## Aim of the task
Out of the lines below, please list those that hold the string "диагностика".

## Data provided
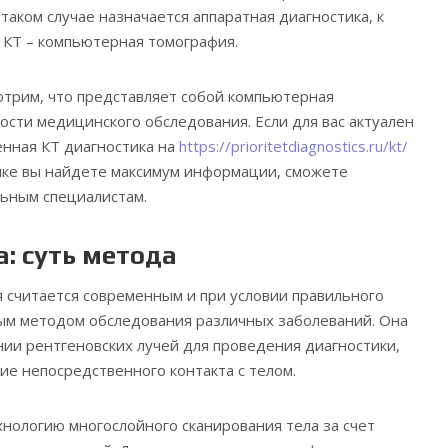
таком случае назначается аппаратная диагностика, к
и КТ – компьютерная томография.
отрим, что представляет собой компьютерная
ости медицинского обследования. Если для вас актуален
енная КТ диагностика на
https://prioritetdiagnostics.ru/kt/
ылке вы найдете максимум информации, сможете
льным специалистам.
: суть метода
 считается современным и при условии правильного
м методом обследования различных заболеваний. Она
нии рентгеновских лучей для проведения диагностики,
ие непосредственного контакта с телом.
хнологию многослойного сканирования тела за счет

## The completed task
таком случае назначается аппаратная диагностика, к
енная КТ диагностика на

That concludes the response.